The yield on three-year AA medium-term notes has jumped 15 basis points to 5.11 percent this month, widening the spread over similar AAA securities to 57 basis points, the highest since Jan. 16.
“We expect more credit events to surface this year, which will force the market to re-evaluate the credit risks,” Bank of America Merrill Lynch Hong Kong-based analysts Ethan Mou and Bin Gao wrote in a March 25 note. The failure of local authorities to prevent a March 18 convertible-note default by solar-panel maker Suntech Power Holdings Co. was “an important signal of the changing attitude of the government,” they said.
Government-backed companies such as Hebei Iron & Steel Co. would also stand to lose from any reduced state support. The yield on November 2016 bonds in China’s fourth-largest steelmaker was 4.82 percent on March 26, compared with the 5.09 percent coupon offered at its 2011 sale, according to China interbank prices.
The gap between corporate and government yields may see a “small” increase in the second quarter as inflows of speculative capital wane, said Chen Jianheng, a bond analyst in Beijing at China International Capital Corp., the country’s biggest investment bank.
“Since the end of last year, there has been some hot money flowing into China because of the optimistic sentiment about China’s recovery,” said Chen. “However, data in the first two months shows growth momentum in the economy isn’t as strong as expected, so the inflows will probably decline.”
Diao’s Franklin Eternal Credit Bond Fund has handed investors a return of 1.9 percent so far this year, according to data compiled by Bloomberg. The fund’s two biggest holdings at the end of the fourth quarter were Xugong Group Construction Machinery Co.’s 5.09 percent note due in November 2016 and Shangyu Communications Investment Corp.’s 6.7 percent bond due in September 2019, according to its quarterly report. Franklin Resources Inc. (BEN:US) is based in San Mateo, California.
While credit spreads will widen, Diao said, the correction will give investors the chance to buy corporate bonds because inflation will remain controlled this year.
“Inflation won’t be a big concern in the coming two to three months,” he said. “Even though it may accelerate in the third and fourth quarters, it probably won’t rise above the market’s expectation. So any rise in corporate bond yields won’t be big and will actually present buying opportunities.”
Yuan positions at local lenders accumulated from sales of foreign exchange to the central bank, an indication of cross- border capital flows into China, rose to a record 684 billion yuan in January, official data showed on March 5. The yuan was unchanged at 6.2110 per dollar yesterday.

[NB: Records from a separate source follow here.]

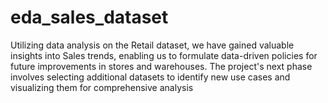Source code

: # eda_sales_dataset
 Utilizing data analysis on the Retail dataset, we have gained valuable insights into Sales trends, enabling us to formulate data-driven policies for future improvements in stores and warehouses. The project's next phase involves selecting additional datasets to identify new use cases and visualizing them for comprehensive analysis
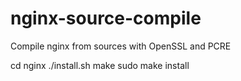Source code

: # nginx-source-compile
Compile nginx from sources with OpenSSL and PCRE

  cd nginx
  ./install.sh
  make
  sudo make install
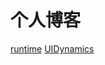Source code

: # 个人博客


[runtime](https://github.com/Areaper/MyBlog/issues/1)
[UIDynamics](https://github.com/Areaper/MyBlog/issues/2)

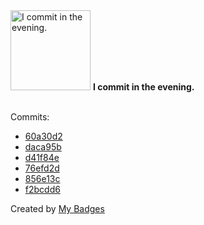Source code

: <img src="https://my-badges.github.io/my-badges/evening-commits.png" alt="I commit in the evening." title="I commit in the evening." width="128">
<strong>I commit in the evening.</strong>
<br><br>

Commits:

- <a href="https://github.com/ksysoev/help-my-pet/commit/60a30d2d477654b71373914cdc00c374f4eb27fe">60a30d2</a>
- <a href="https://github.com/ksysoev/help-my-pet/commit/daca95b1a1a936213cff086366f4d4f9c57b3a62">daca95b</a>
- <a href="https://github.com/ksysoev/help-my-pet/commit/d41f84e4e6115c289693860968167b2c9d9dc8e7">d41f84e</a>
- <a href="https://github.com/ksysoev/help-my-pet/commit/76efd2d4997ef99da1085547c1285c53cd9a7c5e">76efd2d</a>
- <a href="https://github.com/ksysoev/help-my-pet/commit/856e13cb29b8031bbc8748f0c2b13e6c5b0cfbe1">856e13c</a>
- <a href="https://github.com/ksysoev/help-my-pet/commit/f2bcdd61b3346a896f6cda2031fea8cb75920e8b">f2bcdd6</a>


Created by <a href="https://github.com/my-badges/my-badges">My Badges</a>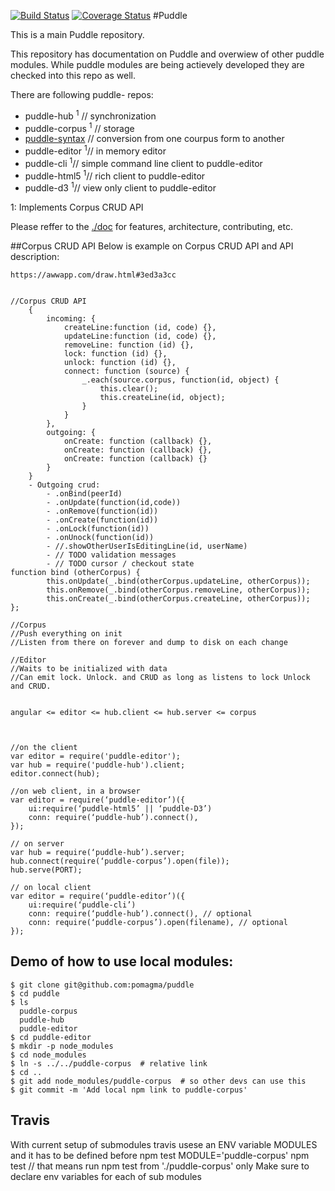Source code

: [![Build Status](https://travis-ci.org/pomagma/puddle.svg?branch=master)](http://travis-ci.org/pomagma/puddle)
[![Coverage Status](https://img.shields.io/coveralls/pomagma/puddle.svg)](https://coveralls.io/r/pomagma/puddle)
#Puddle

This is a main Puddle repository.

This repository has documentation on Puddle and overwiew of other puddle modules.
While puddle modules are being actievely developed they are checked into this repo as well.


There are following puddle- repos:

- puddle-hub <sup>1</sup>  // synchronization
- puddle-corpus <sup>1</sup> // storage
- [puddle-syntax](https://github.com/pomagma/puddle-syntax) // conversion from one courpus form to another
- puddle-editor <sup>1</sup>// in memory editor
- puddle-cli <sup>1</sup>// simple command line client to puddle-editor
- puddle-html5 <sup>1</sup>// rich client to puddle-editor
- puddle-d3 <sup>1</sup>// view only client to puddle-editor

1: Implements Corpus CRUD API

Please reffer to the [./doc](./doc) for features, architecture, contributing, etc.


##Corpus CRUD API
Below is example on Corpus CRUD API and API description:
    
    https://awwapp.com/draw.html#3ed3a3cc
    
    
    //Corpus CRUD API
        {
            incoming: {
                createLine:function (id, code) {},
                updateLine:function (id, code) {},
                removeLine: function (id) {},
                lock: function (id) {},
                unlock: function (id) {},
                connect: function (source) {
                    _.each(source.corpus, function(id, object) {
                        this.clear();
                        this.createLine(id, object);
                    }
                }
            },
            outgoing: {
                onCreate: function (callback) {},
                onCreate: function (callback) {},
                onCreate: function (callback) {}
            }
        }
        - Outgoing crud:
            - .onBind(peerId)
            - .onUpdate(function(id,code))
            - .onRemove(function(id))
            - .onCreate(function(id))
            - .onLock(function(id))
            - .onUnock(function(id))
            - //.showOtherUserIsEditingLine(id, userName)
            - // TODO validation messages
            - // TODO cursor / checkout state
    function bind (otherCorpus) {
            this.onUpdate(_.bind(otherCorpus.updateLine, otherCorpus));
            this.onRemove(_.bind(otherCorpus.removeLine, otherCorpus));
            this.onCreate(_.bind(otherCorpus.createLine, otherCorpus));
    };
    
    //Corpus
    //Push everything on init
    //Listen from there on forever and dump to disk on each change
    
    //Editor
    //Waits to be initialized with data
    //Can emit lock. Unlock. and CRUD as long as listens to lock Unlock and CRUD.
    
    
    angular <= editor <= hub.client <= hub.server <= corpus
    
    
    
    //on the client
    var editor = require('puddle-editor');
    var hub = require('puddle-hub').client;
    editor.connect(hub);
    
    //on web client, in a browser
    var editor = require(‘puddle-editor’)({
        ui:require(‘puddle-html5’ || ‘puddle-D3’)
        conn: require(‘puddle-hub’).connect(),
    });
    
    // on server
    var hub = require(‘puddle-hub’).server;
    hub.connect(require(‘puddle-corpus’).open(file));
    hub.serve(PORT);
    
    // on local client
    var editor = require(‘puddle-editor’)({
        ui:require(‘puddle-cli’)
        conn: require(‘puddle-hub’).connect(), // optional
        conn: require(‘puddle-corpus’).open(filename), // optional
    });
    




## Demo of how to use local modules:

    $ git clone git@github.com:pomagma/puddle
    $ cd puddle
    $ ls
      puddle-corpus
      puddle-hub
      puddle-editor
    $ cd puddle-editor
    $ mkdir -p node_modules
    $ cd node_modules
    $ ln -s ../../puddle-corpus  # relative link
    $ cd ..
    $ git add node_modules/puddle-corpus  # so other devs can use this
    $ git commit -m 'Add local npm link to puddle-corpus'
    
## Travis
With current setup of submodules travis usese an ENV variable MODULES and it has to be defined before npm test
    MODULE='puddle-corpus' npm test // that means run npm test from './puddle-corpus' only
Make sure to declare env variables for each of sub modules 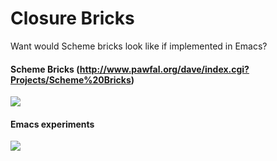 # Closure Bricks

Want would Scheme bricks look like if implemented in Emacs?

#### Scheme Bricks (http://www.pawfal.org/dave/index.cgi?Projects/Scheme%20Bricks)

![](http://www.pawfal.org/dave/images/sbricks.jpg)

#### Emacs experiments

![](http://s16.postimg.org/ra925pn6d/bricks.png)
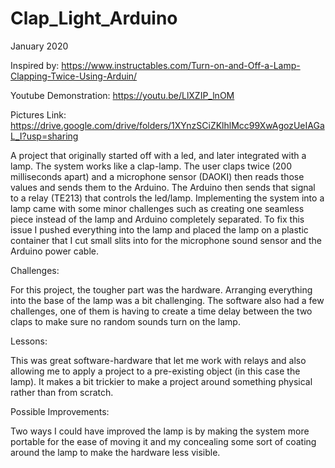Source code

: # Clap_Light_Arduino

January 2020

Inspired by: https://www.instructables.com/Turn-on-and-Off-a-Lamp-Clapping-Twice-Using-Arduin/ 

Youtube Demonstration: https://youtu.be/LlXZIP_lnOM

Pictures Link: https://drive.google.com/drive/folders/1XYnzSCiZKlhlMcc99XwAgozUeIAGaL_I?usp=sharing

A project that originally started off with a led, and later integrated with a lamp. The system works like a clap-lamp. The user claps twice (200 milliseconds apart) and a microphone sensor (DAOKI) then reads those values and sends them to the Arduino. The Arduino then sends that signal to a relay (TE213) that controls the led/lamp. Implementing the system into a lamp came with some minor challenges such as creating one seamless piece instead of the lamp and Arduino completely separated. To fix this issue I pushed everything into the lamp and placed the lamp on a plastic container that I cut small slits into for the microphone sound sensor and the Arduino power cable.

Challenges:

For this project, the tougher part was the hardware. Arranging everything into the base of the lamp was a bit challenging. The software also had a few challenges, one of them is having to create a time delay between the two claps to make sure no random sounds turn on the lamp.

Lessons:

This was great software-hardware that let me work with relays and also allowing me to apply a project to a pre-existing object (in this case the lamp). It makes a bit trickier to make a project around something physical rather than from scratch.

Possible Improvements:

Two ways I could have improved the lamp is by making the system more portable for the ease of moving it and my concealing some sort of coating around the lamp to make the hardware less visible.


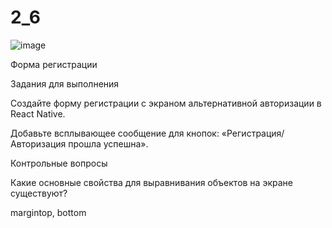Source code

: # 2_6
![image](https://user-images.githubusercontent.com/70998909/168176038-8586c1b0-ca46-439b-96a6-9015c8ad7dc5.png)



Форма регистрации

Задания для выполнения


Создайте форму регистрации с экраном альтернативной авторизации в React Native.

Добавьте всплывающее сообщение для кнопок: «Регистрация/Авторизация прошла успешна».

Контрольные вопросы


Какие основные свойства для выравнивания объектов на экране существуют?

 margintop, bottom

The seven-day repurchase rate, a gauge of interbank funding availability, has averaged 3.17 percent so far this quarter, the lowest since 2010, according to the National Interbank Funding Center. It jumped 12 basis points yesterday to 3.10 percent on concern over monetary tightening.
Consumer prices climbed 3.2 percent in February from a year earlier, the highest in 10 months, from 2 percent in January, the statistics bureau said on March 9. Inflation may slow to 2 percent again in March, the central bank’s academic adviser Song Guoqing was cited as saying by the Shanghai Securities News yesterday. The government set a target of 3.5 percent this year, compared with 4 percent in 2012.
“The credit spread will widen because the economy is showing signs of a slowdown,” said Shi Lei, head of fixed- income research at Ping An Securities Co., a unit of China’s second-biggest insurance company. “But the slowdown is temporary,” he said, adding that “the widening of the credit spread will probably last about three months.”
Shi forecast the economy will expand 8.2 percent in the second quarter and grow as slowly as 7.8 percent in the first three months of this year.